Durante l’ecografia sente il rumore prodotto dal cuore del bambino e non se ne libera più, «non riuscivo a metterlo a tacere, mi rendevo conto che stavo per uccidere un bambino», scrive. Così, nel dilemma, fa quel numero di telefono e finalmente si sente capita, «mi diceva quello che avrei voluto sentirmi dire: che sarei stata capace di affrontare la situazione». Lo sapeva bene don Benzi: quando una donna chiede di abortire, in realtà sta chiedendo di essere aiutata. Alla fine Filippo viene al mondo ed è bellissimo, e a volte Roberta guardandolo è assalita dal panico, «come ho potuto pensare di buttarlo via?». Dopo che l’hai conosciuto non te lo spieghi più.

Se il medico ti fa fretta Non occorre essere mostri per voler eliminare il “problema”, basta un compagno che ti dice «vedi tu» (racconto comune a tante ragazze), o una famiglia che ti spiega che “non è il caso di tener-lo”, o peggio un medico che ti fa fretta perché, se ci pensi su, il tempo scade e di fronte al tuo pianto ti garantisce che non è tuo figlio, è un grumo inerte di cellule. La storia di Laura sembra quella di Giobbe: due bambini cresciuti con amore, ma solo lei lavora, il marito è depresso, poi si ammala di tumore, ha il cancro anche il padre e lei cura tutti, ma arriva la pandemia. È allora che si scopre incinta: «Mi chiudo in un mutismo pieno di dolore. Decido, con prepotenza e disamore, di metter fine a questa gravidanza». Ma le notti sono un inferno e una mattina Laura esplode: «Mi sento vuota, dov’è Dio? Chi ha il coraggio di aiutarmi? Sono sola!». Afferra il cellulare e cerca aiuto, trova un numero WhatsApp e senza giri di parole scrive: “Ho bisogno”. «Ho pensato di non ricevere nessuna risposta e invece dopo 10 minuti ecco il messaggio. Non potevo crederci! Qualcuno era disposto ad ascoltarmi». Nasceva così l’amicizia con Teresa, la voce non giudicante che c’era sempre, «anche dieci volte al giorno».

Barbona e spacciatrice, «per tutti ero irrecuperabile» Se come detto impressiona la “facilità” con cui si può abortire, colpisce di più la rapidità con cui si può cambiare idea, non a fronte di chissà quali aiuti, ma in seguito a due sole cose, una promessa e una garanzia: noi non ti lasceremo sola qualsiasi cosa tu decida, e le cose possono cambiare. In quel momento a chi è disperato sembra impossibile che qualcosa possa davvero cambiare, ma affidandosi e consegnando ad altri le proprie fatiche si accetta di provare. Lo ha fatto anche E., «un caso irrecuperabile, almeno così venivo considerata da tutti». Drogata dall’età di 15 anni, a periodi «barbona, spacciatrice, prostituta o carcerata, molto presto sono stata contagiata dall’Hiv». Quando le comunicano che è incinta, è ricoverata tra gli infettivi. Per lei è la sorpresa del miracolo, «mi sembrava quasi impossibile che dentro una come me ci fosse un bambino, questo pensiero mi faceva provare una grande gioia», ma fuori c’era il mondo, feroce, «ero sola, la mia casa era la strada… Ricorderò sempre la dottoressa, mi disse chiaramente che la soluzione giusta era l’aborto, perché avrei fatto nascere solo un infelice, e se anche fosse nato sano non avrei potuto dargli niente. Che se non abortivo ero un’egoista». Più che l’Aids, a calpestarla come donna era un medico donna. Alla decisione di proseguire la gravidanza, la dottoressa si indigna e la dimette, la accoglie la Papa Giovanni XXIII. Oggi il bambino ha 4 anni, è nato sano ed è la salvezza di sua madre, il cui pensiero va alle altre donne che magari non fanno incontri fortunati come lei: «Vorrei tanto che capissero che un bimbo, fin da quando è concepito, è un dono qualunque sia la situazione della mamma, e non si può ammazzarlo».
┄┄┄┄┄┄┄┄┄┄
APPLICA QUANTO LETTO ->
• 1. Nel testo di riferimento, dopo quanti minuti Laura riceve risposta al messaggio inviato su WhatsApp?
• 2. Indica se ciascuna affermazione concorda con il testo di riferimento, citandone le parole decisive: (a) E. faceva uso di droga dall'età di 15 anni; (b) nella famiglia di Laura lavorava anche il marito; (c) oggi il figlio di E. ha 4 anni.
• 3. Trascrivi senza modifiche tutto il testo di riferimento da "Durante l’ecografia sente" giù fino a "lo spieghi più.".
Il materiale che segue è indipendente dal testo di riferimento.
┄┄┄┄┄┄┄┄┄┄
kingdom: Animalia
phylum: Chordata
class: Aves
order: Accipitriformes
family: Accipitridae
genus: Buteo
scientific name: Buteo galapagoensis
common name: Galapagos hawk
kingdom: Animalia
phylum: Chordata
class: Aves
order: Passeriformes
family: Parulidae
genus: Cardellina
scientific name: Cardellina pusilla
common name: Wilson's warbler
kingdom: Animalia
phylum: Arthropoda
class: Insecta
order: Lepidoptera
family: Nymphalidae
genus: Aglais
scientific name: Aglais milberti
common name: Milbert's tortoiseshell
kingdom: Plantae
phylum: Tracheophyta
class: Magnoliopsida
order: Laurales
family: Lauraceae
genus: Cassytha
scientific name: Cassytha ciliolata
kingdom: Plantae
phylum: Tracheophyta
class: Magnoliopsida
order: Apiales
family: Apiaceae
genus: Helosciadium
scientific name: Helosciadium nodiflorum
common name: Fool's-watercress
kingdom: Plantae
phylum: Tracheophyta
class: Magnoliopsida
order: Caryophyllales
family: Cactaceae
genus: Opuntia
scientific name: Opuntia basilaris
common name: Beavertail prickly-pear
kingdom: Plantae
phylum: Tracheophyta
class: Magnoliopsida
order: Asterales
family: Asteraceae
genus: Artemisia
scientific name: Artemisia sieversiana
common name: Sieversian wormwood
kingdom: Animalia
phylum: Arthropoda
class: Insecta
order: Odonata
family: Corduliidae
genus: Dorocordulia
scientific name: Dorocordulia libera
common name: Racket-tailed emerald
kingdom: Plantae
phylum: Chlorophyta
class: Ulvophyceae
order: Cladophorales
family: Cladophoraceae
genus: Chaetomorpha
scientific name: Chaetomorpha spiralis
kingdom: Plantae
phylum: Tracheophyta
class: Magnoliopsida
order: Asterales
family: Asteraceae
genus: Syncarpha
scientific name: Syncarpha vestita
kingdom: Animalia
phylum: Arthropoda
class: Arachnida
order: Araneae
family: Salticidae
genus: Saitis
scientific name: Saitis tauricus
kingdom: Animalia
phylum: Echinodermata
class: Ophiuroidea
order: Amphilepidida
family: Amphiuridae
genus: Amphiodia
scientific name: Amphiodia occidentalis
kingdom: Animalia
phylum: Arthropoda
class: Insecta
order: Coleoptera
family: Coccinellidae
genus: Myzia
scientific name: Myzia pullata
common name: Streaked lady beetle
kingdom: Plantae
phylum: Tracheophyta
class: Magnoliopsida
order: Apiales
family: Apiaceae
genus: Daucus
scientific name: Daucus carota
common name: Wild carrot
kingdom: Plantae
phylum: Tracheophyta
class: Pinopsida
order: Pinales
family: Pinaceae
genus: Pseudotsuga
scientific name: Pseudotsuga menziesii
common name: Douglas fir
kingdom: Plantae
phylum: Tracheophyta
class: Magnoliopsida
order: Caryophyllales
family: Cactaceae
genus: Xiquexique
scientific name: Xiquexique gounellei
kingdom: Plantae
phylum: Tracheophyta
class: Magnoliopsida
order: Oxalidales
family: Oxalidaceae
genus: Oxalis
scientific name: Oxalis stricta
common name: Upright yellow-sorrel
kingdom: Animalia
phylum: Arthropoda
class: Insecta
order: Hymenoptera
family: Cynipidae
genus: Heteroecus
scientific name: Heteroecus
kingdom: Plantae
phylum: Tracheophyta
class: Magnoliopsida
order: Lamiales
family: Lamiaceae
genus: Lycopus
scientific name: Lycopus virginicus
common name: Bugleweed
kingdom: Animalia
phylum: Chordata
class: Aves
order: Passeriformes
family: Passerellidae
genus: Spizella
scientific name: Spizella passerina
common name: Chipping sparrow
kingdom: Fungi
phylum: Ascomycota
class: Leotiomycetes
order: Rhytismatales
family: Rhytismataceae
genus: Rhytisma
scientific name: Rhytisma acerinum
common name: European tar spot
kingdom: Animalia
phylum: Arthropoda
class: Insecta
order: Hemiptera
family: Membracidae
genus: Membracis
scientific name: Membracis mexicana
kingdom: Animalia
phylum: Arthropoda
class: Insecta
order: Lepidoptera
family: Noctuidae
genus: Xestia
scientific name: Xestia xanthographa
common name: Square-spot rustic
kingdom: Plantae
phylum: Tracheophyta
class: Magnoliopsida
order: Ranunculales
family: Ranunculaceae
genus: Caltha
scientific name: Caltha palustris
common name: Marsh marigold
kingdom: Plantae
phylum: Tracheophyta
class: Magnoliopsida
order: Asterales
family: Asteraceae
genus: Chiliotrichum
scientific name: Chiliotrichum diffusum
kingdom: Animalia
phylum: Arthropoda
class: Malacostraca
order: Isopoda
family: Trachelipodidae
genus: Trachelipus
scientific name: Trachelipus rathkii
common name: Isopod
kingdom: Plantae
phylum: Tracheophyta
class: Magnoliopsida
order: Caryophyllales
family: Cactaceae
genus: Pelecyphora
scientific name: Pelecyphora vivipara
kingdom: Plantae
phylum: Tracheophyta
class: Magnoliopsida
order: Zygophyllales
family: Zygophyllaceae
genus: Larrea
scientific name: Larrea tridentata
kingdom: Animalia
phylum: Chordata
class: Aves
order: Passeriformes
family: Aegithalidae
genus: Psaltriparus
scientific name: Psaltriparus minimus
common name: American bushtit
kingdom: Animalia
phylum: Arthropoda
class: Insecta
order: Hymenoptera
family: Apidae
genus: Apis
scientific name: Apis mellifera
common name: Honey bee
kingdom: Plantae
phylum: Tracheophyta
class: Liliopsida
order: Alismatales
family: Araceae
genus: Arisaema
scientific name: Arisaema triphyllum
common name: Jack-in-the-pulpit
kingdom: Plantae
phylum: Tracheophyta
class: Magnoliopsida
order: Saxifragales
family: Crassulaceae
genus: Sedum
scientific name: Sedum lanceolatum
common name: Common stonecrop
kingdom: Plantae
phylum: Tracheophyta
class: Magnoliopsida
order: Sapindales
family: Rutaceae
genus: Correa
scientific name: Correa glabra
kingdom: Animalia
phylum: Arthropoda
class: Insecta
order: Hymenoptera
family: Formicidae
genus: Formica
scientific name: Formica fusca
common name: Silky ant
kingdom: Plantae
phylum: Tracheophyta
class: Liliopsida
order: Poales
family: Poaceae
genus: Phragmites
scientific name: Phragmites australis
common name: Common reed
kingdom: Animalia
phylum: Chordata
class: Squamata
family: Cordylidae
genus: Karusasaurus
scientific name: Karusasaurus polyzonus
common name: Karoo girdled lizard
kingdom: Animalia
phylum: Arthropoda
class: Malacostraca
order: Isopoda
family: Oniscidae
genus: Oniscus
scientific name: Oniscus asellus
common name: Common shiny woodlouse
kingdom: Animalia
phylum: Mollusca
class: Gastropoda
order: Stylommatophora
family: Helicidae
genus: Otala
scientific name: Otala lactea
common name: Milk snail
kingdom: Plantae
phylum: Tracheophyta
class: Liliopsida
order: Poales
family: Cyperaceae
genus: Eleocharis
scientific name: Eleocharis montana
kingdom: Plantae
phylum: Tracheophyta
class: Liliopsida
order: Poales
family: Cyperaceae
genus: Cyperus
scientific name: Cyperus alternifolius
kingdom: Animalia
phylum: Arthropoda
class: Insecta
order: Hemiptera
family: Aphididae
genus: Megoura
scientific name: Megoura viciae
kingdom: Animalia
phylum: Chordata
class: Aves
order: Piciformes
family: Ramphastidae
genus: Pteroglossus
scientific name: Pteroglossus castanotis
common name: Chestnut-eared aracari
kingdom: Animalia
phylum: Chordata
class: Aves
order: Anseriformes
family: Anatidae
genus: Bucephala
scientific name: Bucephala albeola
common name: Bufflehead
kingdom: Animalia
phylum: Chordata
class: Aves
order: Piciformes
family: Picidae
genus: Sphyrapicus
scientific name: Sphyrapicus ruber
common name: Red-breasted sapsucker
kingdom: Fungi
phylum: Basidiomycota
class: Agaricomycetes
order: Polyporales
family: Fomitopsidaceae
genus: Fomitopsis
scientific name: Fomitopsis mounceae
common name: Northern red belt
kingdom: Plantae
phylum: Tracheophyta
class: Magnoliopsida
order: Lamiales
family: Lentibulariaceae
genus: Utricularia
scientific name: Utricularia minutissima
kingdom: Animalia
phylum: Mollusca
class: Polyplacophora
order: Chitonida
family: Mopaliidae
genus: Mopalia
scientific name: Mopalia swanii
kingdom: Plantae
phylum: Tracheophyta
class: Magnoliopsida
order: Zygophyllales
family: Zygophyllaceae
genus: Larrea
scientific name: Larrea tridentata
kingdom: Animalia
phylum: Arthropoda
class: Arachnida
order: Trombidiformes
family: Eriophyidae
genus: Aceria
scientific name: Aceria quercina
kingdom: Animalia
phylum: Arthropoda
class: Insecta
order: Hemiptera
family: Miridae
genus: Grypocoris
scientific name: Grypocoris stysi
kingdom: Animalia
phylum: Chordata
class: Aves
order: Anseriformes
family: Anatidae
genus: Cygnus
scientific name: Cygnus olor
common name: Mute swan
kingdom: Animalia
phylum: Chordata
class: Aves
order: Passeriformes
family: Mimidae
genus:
┄┄┄┄┄┄┄┄┄┄
SOLUZIONI PER ESERCIZIO ->
• 1. Dopo 10 minuti.

• 2.
(a) Sì: «Drogata dall’età di 15 anni».
(b) No: «solo lei lavora, il marito è depresso».
(c) Sì: «Oggi il bambino ha 4 anni».

• 3.
Durante l’ecografia sente il rumore prodotto dal cuore del bambino e non se ne libera più, «non riuscivo a metterlo a tacere, mi rendevo conto che stavo per uccidere un bambino», scrive. Così, nel dilemma, fa quel numero di telefono e finalmente si sente capita, «mi diceva quello che avrei voluto sentirmi dire: che sarei stata capace di affrontare la situazione». Lo sapeva bene don Benzi: quando una donna chiede di abortire, in realtà sta chiedendo di essere aiutata. Alla fine Filippo viene al mondo ed è bellissimo, e a volte Roberta guardandolo è assalita dal panico, «come ho potuto pensare di buttarlo via?». Dopo che l’hai conosciuto non te lo spieghi più.